Stated goal: Lay out the lines starting at the one containing "catalogue / barcode: US 1398853" and ending at the one containing "catalogue / barcode: US 2233577" as a JSON list of strings, one string per line, leaving out any blank lines.

[Dataset rows]

┌──

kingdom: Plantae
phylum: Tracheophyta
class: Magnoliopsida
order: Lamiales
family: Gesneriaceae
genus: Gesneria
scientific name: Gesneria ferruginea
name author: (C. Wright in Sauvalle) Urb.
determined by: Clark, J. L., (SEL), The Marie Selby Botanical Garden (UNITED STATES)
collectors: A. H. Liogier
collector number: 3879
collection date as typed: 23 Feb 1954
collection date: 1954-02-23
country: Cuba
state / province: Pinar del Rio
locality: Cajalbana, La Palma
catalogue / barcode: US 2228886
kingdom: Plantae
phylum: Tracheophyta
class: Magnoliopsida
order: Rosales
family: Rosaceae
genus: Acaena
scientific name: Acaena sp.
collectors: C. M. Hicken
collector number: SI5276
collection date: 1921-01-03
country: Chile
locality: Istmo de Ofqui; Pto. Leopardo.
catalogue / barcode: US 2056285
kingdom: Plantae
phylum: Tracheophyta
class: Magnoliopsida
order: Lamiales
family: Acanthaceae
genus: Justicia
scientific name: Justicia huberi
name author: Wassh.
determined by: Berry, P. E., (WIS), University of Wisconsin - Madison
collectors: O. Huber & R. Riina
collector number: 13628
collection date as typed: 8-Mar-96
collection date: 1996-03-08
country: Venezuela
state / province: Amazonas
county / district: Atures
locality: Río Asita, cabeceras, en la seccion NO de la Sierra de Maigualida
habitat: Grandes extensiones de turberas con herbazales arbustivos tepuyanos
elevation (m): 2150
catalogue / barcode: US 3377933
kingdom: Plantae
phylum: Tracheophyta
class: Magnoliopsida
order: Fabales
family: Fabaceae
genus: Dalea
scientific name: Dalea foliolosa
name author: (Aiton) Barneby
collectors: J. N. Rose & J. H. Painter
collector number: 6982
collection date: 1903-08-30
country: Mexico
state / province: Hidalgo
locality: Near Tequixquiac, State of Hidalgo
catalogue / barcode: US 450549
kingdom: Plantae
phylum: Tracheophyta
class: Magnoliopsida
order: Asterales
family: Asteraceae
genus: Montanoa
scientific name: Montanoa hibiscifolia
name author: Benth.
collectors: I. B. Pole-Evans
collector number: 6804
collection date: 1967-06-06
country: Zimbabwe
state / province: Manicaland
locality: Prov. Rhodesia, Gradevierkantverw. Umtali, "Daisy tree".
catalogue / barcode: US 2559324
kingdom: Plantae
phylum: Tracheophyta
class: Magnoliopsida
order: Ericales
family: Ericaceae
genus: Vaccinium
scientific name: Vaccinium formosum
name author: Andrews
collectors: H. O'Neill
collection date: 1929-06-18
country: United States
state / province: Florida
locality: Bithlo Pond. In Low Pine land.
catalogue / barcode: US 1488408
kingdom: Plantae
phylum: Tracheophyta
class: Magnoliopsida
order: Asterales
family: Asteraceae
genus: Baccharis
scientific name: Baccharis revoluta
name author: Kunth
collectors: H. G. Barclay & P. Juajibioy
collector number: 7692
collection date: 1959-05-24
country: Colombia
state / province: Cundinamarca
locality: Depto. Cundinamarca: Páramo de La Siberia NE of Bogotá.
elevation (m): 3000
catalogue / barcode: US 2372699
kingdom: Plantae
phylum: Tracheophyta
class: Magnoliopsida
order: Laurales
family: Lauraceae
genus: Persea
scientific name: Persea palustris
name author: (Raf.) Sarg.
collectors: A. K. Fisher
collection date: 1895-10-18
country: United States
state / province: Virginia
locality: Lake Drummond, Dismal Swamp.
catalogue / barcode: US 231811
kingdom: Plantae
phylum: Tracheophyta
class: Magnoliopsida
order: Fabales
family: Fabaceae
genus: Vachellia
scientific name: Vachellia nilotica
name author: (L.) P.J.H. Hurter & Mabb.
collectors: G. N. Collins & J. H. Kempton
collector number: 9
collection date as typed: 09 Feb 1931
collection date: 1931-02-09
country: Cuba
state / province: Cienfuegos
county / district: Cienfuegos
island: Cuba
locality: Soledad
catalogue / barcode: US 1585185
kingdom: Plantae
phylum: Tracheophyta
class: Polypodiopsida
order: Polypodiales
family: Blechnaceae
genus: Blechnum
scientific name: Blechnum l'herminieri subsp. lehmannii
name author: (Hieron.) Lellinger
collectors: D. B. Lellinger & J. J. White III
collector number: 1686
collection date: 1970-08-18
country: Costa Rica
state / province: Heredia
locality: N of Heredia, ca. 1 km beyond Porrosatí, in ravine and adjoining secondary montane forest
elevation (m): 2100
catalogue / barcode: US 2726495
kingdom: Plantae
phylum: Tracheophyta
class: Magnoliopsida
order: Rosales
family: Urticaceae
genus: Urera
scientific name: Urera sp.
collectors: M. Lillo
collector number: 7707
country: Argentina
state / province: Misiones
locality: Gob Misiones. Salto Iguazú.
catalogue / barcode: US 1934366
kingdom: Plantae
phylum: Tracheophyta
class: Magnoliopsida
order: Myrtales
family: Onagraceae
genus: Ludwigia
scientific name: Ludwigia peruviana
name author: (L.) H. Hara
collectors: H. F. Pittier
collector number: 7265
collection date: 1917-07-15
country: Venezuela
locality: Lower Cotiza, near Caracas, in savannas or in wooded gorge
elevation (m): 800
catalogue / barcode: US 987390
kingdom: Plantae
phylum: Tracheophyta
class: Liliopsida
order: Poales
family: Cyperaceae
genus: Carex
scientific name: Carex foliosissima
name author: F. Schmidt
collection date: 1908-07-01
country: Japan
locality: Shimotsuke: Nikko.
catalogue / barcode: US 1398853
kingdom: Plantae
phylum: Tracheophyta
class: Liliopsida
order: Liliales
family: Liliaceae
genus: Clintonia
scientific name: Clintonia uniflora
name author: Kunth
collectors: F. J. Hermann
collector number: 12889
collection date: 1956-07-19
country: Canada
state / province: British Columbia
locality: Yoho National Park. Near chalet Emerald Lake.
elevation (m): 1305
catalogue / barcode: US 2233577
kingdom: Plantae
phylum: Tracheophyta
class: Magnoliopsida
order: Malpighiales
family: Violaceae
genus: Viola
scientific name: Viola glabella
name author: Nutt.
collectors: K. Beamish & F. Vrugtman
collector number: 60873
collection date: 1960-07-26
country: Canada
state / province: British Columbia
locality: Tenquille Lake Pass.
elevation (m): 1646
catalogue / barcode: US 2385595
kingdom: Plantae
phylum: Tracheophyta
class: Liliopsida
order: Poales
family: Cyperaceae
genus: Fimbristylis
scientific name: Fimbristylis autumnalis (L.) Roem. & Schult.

└──

Full solution:
[
  "catalogue / barcode: US 1398853",
  "kingdom: Plantae",
  "phylum: Tracheophyta",
  "class: Liliopsida",
  "order: Liliales",
  "family: Liliaceae",
  "genus: Clintonia",
  "scientific name: Clintonia uniflora",
  "name author: Kunth",
  "collectors: F. J. Hermann",
  "collector number: 12889",
  "collection date: 1956-07-19",
  "country: Canada",
  "state / province: British Columbia",
  "locality: Yoho National Park. Near chalet Emerald Lake.",
  "elevation (m): 1305",
  "catalogue / barcode: US 2233577"
]